From the line with "ring dip: (223, 200)" down to the final line of the material below, quote every line exactly and leave out all lines before it.
** Raw data follows **
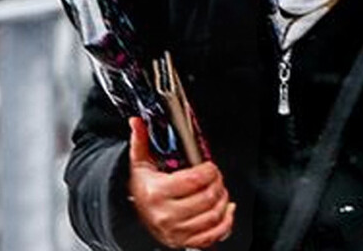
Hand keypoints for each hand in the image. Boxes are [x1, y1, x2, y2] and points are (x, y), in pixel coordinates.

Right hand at [127, 117, 233, 248]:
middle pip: (207, 197)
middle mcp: (167, 214)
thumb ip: (140, 141)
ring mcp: (177, 231)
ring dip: (223, 200)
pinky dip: (226, 222)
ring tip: (220, 190)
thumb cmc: (143, 190)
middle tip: (216, 177)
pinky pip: (214, 234)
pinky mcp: (185, 241)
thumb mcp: (140, 164)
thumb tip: (137, 122)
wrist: (136, 216)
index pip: (193, 180)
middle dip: (218, 183)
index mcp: (157, 193)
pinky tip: (226, 210)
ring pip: (213, 215)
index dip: (208, 171)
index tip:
** End of Raw data **
Task result:
ring dip: (223, 200)
pinky dip: (226, 222)
ring tip: (220, 190)
thumb cmc: (143, 190)
middle tip: (216, 177)
pinky pip: (214, 234)
pinky mcp: (185, 241)
thumb mcp: (140, 164)
thumb tip: (137, 122)
wrist: (136, 216)
index pip: (193, 180)
middle dip: (218, 183)
index mcp: (157, 193)
pinky tip: (226, 210)
ring pip: (213, 215)
index dip: (208, 171)
index tip:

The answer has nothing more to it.